The drama has already punished investors at four small lenders with losses on their junior debt.

Alleged Misselling

Banca Popolare dell’Etruria e del Lazio SC and Banca delle Marche SpA, two insolvent banks, pushed some customers with little financial knowledge to swap their sovereign bonds for subordinated instruments starting in 2007 onward, said Floro Bisello, a lawyer in Pesaro, a seaside town in central Italy, who represents several small holders of bonds and shares of the failed lenders.

Banca Etruria sold 147 million euros of junior debt to retail customers out of 271 million euros of total issuance, while Banca Marche sold them 105 million euros out of 428 million euros, according to a report on its website.

A spokesman for Banca Marche, based in Jesi, central Italy, said fewer than 1 percent of its depositors bought the junior debt between 2006 and 2008. “Retail investors in Banca Marche subordinated bonds were about 900 out of 500,000 customers,” according to his e-mailed comments.

Pensioner Suicide

A retired school custodian in Urbino, central Italy, who asked not to be named, saw 112,000 euros in Banca Marche subordinated bonds, a large part of its life savings, wiped out. He said that the bank convinced him to swap senior notes into subordinated bonds in 2007. He realized he’d lost it all only when, alarmed by news of the bank’s imminent insolvency, he asked for more information at the local branch last year.

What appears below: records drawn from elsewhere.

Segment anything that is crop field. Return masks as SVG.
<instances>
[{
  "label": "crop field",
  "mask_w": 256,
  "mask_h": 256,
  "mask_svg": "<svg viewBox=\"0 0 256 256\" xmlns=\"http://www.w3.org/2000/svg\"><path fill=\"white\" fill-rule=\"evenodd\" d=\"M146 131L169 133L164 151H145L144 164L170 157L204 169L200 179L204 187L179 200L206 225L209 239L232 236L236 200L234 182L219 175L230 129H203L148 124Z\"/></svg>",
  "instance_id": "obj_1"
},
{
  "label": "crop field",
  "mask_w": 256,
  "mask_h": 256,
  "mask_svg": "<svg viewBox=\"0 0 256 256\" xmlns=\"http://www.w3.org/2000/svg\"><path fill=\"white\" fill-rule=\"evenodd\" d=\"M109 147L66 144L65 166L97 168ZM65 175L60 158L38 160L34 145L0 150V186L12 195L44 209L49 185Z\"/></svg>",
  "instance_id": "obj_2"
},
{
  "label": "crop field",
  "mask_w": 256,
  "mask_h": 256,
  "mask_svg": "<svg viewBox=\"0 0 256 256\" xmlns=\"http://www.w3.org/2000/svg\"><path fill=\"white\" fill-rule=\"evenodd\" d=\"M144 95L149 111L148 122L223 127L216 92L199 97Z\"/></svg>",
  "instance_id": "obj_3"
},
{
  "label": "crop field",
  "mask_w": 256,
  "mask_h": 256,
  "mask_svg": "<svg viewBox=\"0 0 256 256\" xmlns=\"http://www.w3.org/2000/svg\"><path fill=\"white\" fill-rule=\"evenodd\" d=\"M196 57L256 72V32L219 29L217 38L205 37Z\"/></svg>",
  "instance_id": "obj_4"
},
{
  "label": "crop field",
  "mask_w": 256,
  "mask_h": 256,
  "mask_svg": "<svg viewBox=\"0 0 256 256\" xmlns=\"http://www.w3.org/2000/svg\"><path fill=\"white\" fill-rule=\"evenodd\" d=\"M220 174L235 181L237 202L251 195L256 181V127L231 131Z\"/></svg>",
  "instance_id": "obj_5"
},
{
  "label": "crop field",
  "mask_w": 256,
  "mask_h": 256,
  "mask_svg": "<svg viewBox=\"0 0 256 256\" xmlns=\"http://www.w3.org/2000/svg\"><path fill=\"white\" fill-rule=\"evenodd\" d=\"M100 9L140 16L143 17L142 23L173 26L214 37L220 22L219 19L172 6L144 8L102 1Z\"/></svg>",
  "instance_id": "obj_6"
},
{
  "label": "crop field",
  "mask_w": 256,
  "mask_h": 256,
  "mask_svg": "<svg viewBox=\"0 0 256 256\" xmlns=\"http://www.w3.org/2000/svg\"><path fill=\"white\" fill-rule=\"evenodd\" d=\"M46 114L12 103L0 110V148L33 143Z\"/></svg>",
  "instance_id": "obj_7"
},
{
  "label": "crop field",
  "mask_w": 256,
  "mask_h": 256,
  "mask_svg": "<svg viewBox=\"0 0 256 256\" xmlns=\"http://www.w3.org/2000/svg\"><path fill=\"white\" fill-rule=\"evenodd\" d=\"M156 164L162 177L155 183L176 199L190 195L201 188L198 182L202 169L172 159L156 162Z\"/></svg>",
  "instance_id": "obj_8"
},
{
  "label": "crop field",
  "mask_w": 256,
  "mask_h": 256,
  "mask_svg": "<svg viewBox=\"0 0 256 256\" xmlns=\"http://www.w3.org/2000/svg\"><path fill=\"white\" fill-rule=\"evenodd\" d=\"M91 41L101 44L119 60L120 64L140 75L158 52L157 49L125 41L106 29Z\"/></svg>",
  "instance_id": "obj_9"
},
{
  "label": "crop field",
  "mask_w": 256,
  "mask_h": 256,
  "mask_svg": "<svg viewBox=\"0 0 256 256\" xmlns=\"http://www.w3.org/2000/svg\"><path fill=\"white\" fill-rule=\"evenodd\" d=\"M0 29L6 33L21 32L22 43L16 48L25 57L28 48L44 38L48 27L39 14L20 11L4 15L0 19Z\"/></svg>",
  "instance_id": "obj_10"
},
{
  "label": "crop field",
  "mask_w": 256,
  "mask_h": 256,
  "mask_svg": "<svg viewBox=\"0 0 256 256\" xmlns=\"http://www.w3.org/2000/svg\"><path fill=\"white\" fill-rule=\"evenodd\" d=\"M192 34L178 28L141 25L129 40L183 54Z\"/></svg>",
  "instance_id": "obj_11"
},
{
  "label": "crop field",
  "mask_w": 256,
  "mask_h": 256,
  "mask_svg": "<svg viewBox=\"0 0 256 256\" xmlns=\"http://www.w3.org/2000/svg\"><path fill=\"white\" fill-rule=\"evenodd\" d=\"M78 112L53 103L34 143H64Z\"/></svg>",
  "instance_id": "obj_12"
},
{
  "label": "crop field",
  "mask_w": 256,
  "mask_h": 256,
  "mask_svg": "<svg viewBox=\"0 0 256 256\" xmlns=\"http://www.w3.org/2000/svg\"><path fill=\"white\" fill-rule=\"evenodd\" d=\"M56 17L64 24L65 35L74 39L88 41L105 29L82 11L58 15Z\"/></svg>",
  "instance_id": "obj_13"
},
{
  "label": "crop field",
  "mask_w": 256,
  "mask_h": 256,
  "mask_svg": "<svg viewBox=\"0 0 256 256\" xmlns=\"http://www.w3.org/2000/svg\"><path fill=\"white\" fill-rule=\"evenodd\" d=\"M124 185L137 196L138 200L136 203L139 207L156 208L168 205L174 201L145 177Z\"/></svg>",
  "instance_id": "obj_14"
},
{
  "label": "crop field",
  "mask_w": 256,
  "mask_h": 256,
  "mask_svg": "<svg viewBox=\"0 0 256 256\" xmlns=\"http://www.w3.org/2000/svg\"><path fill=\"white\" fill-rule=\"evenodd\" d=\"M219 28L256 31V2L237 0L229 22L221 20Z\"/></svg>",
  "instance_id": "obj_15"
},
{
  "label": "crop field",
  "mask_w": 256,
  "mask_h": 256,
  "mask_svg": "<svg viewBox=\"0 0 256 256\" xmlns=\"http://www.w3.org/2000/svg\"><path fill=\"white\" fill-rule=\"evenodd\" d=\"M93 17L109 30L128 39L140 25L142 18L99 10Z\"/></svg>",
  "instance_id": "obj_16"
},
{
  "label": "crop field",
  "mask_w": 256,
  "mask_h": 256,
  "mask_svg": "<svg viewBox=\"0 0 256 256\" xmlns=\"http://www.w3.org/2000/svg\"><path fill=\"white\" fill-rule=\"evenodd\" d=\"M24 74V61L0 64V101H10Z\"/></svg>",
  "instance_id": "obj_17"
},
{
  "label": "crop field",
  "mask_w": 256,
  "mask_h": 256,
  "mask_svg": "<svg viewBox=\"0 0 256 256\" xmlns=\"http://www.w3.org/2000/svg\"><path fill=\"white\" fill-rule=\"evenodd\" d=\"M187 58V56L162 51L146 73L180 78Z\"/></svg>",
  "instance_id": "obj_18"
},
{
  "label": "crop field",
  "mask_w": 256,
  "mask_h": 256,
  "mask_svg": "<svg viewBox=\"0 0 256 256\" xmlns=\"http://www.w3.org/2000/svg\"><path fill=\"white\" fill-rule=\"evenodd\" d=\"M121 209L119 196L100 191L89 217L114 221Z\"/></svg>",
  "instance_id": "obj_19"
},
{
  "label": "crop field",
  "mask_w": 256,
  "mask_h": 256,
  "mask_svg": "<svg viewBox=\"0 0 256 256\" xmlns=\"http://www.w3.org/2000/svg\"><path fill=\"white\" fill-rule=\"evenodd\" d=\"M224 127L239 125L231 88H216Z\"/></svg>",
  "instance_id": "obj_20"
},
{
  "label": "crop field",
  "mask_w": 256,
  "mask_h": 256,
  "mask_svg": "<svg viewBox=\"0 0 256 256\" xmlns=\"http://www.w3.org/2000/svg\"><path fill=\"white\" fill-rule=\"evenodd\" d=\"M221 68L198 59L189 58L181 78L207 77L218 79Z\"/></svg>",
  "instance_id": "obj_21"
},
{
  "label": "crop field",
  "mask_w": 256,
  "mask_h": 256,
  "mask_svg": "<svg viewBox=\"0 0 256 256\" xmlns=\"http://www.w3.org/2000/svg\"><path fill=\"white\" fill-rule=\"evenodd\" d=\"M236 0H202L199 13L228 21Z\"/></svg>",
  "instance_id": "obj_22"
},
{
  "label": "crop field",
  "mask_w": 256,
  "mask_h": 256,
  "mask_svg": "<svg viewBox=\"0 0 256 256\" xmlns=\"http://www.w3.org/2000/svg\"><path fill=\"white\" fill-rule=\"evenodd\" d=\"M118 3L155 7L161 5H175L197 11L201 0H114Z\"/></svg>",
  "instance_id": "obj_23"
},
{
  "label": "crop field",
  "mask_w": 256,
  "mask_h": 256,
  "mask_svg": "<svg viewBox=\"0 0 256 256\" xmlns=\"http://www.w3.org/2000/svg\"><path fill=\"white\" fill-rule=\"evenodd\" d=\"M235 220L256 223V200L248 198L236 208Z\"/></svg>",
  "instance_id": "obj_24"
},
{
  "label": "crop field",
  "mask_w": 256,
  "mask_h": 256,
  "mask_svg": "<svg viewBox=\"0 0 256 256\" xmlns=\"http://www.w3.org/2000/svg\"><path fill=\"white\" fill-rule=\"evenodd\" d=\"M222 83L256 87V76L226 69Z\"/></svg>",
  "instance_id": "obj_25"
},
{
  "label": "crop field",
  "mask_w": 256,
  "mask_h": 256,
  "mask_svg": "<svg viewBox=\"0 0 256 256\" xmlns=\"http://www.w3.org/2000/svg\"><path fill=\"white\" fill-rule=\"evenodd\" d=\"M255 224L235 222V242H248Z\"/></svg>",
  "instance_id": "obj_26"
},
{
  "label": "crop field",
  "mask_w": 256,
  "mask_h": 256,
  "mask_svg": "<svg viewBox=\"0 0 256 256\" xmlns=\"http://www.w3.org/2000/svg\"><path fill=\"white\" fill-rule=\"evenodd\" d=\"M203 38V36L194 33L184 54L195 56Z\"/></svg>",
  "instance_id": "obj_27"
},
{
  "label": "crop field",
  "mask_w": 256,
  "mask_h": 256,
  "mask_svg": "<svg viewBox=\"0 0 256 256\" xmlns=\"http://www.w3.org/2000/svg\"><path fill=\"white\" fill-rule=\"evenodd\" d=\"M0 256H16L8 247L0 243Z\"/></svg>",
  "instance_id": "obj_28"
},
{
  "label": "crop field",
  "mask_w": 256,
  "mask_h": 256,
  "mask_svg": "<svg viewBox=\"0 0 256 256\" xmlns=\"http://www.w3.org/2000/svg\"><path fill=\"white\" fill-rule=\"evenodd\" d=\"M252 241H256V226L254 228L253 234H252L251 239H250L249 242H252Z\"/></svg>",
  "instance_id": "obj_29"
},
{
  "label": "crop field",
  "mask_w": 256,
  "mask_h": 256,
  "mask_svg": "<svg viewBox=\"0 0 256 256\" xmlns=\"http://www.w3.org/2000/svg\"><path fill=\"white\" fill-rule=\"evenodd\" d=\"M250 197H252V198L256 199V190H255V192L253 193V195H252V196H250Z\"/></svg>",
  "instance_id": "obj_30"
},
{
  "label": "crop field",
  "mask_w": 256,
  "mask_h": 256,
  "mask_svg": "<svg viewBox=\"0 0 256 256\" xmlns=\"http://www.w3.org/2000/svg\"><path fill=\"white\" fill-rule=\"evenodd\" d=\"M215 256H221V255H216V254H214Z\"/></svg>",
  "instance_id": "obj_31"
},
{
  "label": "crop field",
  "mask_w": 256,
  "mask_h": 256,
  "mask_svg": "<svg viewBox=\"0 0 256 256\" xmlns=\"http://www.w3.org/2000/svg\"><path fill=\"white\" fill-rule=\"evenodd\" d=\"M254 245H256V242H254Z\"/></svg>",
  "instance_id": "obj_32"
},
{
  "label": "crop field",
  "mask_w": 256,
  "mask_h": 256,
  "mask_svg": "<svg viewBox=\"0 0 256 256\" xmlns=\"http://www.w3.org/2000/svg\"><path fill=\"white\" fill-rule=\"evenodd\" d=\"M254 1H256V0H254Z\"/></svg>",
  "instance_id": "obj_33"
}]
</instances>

Bondholder losses became a hot topic last year when the national media covered thesuicide of a pensioner near Rome after he discovered he had lost more than 100,000 euros in Etruria’s junior debt in December.

Banca Etruria declined to comment on selling junior securities to customers or on the suicide of the pensioner.

Later in December, the European Commission supported Renzi’s plans to compensate bondholders for “potential misselling of bonds.” The government approved a decree in April to let bondholders of the four failed lenders banks be reimbursed for as much as 80 percent of their holdings if they have gross annual income of less than 35,000 euros or personal assets of less than 100,000 euros.

“It is strikingly similar to what banks did before with Argentina and Parmalat,” said the lawyer Bisello. “Many of my clients are factory workers, pensioners, who lost all the savings they had. Some of them were told that investing in subordinated bank bonds was just a way to earn higher interest, but just as safe as investing in Italian government bonds.”